Task directions: Reproduce the lines of the records from the start through the line that contains "СУСПІЛЬСТВО", including that line.

Stored records:

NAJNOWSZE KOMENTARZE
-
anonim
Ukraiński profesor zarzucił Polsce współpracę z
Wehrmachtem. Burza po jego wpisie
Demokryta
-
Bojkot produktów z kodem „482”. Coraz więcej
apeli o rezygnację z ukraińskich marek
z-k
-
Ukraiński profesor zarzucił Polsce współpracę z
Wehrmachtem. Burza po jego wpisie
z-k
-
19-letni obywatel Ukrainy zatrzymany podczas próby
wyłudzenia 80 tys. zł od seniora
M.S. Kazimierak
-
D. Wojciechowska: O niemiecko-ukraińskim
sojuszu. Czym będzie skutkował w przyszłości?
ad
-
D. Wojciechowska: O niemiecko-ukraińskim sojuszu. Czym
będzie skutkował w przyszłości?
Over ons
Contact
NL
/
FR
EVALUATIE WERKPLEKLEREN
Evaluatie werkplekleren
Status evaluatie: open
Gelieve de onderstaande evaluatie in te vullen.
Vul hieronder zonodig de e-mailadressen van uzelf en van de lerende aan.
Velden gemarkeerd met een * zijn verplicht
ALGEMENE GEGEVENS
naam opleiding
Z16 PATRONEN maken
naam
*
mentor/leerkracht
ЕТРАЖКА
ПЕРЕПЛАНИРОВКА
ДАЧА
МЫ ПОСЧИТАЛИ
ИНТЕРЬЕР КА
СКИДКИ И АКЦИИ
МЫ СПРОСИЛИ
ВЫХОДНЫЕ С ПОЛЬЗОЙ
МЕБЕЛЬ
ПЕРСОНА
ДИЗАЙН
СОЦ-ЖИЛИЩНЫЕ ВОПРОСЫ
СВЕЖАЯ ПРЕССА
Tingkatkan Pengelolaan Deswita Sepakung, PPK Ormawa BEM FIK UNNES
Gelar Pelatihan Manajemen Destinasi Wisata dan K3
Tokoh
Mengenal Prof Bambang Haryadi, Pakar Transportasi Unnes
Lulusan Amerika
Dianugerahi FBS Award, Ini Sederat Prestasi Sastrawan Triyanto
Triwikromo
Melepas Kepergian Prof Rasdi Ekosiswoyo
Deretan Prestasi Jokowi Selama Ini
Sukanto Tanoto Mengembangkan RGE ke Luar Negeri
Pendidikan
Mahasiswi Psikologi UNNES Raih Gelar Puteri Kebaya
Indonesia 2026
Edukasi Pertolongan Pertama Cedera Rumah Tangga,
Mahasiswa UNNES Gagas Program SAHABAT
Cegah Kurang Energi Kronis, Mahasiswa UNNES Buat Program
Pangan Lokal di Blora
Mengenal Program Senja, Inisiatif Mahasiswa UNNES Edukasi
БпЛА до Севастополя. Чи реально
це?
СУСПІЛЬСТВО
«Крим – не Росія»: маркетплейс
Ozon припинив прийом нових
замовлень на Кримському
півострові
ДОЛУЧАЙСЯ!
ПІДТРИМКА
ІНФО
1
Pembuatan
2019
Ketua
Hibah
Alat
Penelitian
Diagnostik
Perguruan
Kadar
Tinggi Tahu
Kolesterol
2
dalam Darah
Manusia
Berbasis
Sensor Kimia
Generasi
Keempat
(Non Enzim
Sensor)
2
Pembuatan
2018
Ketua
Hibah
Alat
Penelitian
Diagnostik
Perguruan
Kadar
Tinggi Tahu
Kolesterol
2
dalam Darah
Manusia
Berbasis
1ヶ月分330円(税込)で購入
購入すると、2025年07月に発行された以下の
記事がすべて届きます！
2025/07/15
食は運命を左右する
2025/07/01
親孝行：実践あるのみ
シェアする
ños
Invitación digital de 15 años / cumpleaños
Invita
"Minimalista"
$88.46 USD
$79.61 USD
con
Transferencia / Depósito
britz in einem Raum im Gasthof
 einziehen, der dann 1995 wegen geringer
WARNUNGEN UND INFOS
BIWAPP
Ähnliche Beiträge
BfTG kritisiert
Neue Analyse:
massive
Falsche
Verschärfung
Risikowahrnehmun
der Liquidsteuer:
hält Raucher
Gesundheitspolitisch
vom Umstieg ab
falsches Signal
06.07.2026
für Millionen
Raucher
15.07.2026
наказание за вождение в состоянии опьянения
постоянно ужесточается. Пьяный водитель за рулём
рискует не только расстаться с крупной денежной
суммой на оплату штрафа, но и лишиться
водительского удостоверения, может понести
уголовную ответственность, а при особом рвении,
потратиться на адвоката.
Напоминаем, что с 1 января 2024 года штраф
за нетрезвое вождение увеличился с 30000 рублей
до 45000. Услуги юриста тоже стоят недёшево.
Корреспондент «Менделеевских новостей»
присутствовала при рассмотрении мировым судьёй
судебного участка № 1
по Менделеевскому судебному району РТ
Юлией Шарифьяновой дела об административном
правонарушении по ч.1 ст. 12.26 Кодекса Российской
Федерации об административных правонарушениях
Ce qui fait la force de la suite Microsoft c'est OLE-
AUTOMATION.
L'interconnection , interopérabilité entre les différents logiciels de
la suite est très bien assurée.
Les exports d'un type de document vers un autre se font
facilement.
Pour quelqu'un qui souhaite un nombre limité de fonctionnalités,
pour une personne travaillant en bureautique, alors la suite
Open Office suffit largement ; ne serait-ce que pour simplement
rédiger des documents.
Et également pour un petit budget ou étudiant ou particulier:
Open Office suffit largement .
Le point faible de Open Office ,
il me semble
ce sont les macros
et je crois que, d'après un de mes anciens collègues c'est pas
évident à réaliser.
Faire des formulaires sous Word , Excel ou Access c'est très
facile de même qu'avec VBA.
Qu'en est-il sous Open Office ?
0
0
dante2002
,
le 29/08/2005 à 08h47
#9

Output of the task:
NAJNOWSZE KOMENTARZE
-
anonim
Ukraiński profesor zarzucił Polsce współpracę z
Wehrmachtem. Burza po jego wpisie
Demokryta
-
Bojkot produktów z kodem „482”. Coraz więcej
apeli o rezygnację z ukraińskich marek
z-k
-
Ukraiński profesor zarzucił Polsce współpracę z
Wehrmachtem. Burza po jego wpisie
z-k
-
19-letni obywatel Ukrainy zatrzymany podczas próby
wyłudzenia 80 tys. zł od seniora
M.S. Kazimierak
-
D. Wojciechowska: O niemiecko-ukraińskim
sojuszu. Czym będzie skutkował w przyszłości?
ad
-
D. Wojciechowska: O niemiecko-ukraińskim sojuszu. Czym
będzie skutkował w przyszłości?
Over ons
Contact
NL
/
FR
EVALUATIE WERKPLEKLEREN
Evaluatie werkplekleren
Status evaluatie: open
Gelieve de onderstaande evaluatie in te vullen.
Vul hieronder zonodig de e-mailadressen van uzelf en van de lerende aan.
Velden gemarkeerd met een * zijn verplicht
ALGEMENE GEGEVENS
naam opleiding
Z16 PATRONEN maken
naam
*
mentor/leerkracht
ЕТРАЖКА
ПЕРЕПЛАНИРОВКА
ДАЧА
МЫ ПОСЧИТАЛИ
ИНТЕРЬЕР КА
СКИДКИ И АКЦИИ
МЫ СПРОСИЛИ
ВЫХОДНЫЕ С ПОЛЬЗОЙ
МЕБЕЛЬ
ПЕРСОНА
ДИЗАЙН
СОЦ-ЖИЛИЩНЫЕ ВОПРОСЫ
СВЕЖАЯ ПРЕССА
Tingkatkan Pengelolaan Deswita Sepakung, PPK Ormawa BEM FIK UNNES
Gelar Pelatihan Manajemen Destinasi Wisata dan K3
Tokoh
Mengenal Prof Bambang Haryadi, Pakar Transportasi Unnes
Lulusan Amerika
Dianugerahi FBS Award, Ini Sederat Prestasi Sastrawan Triyanto
Triwikromo
Melepas Kepergian Prof Rasdi Ekosiswoyo
Deretan Prestasi Jokowi Selama Ini
Sukanto Tanoto Mengembangkan RGE ke Luar Negeri
Pendidikan
Mahasiswi Psikologi UNNES Raih Gelar Puteri Kebaya
Indonesia 2026
Edukasi Pertolongan Pertama Cedera Rumah Tangga,
Mahasiswa UNNES Gagas Program SAHABAT
Cegah Kurang Energi Kronis, Mahasiswa UNNES Buat Program
Pangan Lokal di Blora
Mengenal Program Senja, Inisiatif Mahasiswa UNNES Edukasi
БпЛА до Севастополя. Чи реально
це?
СУСПІЛЬСТВО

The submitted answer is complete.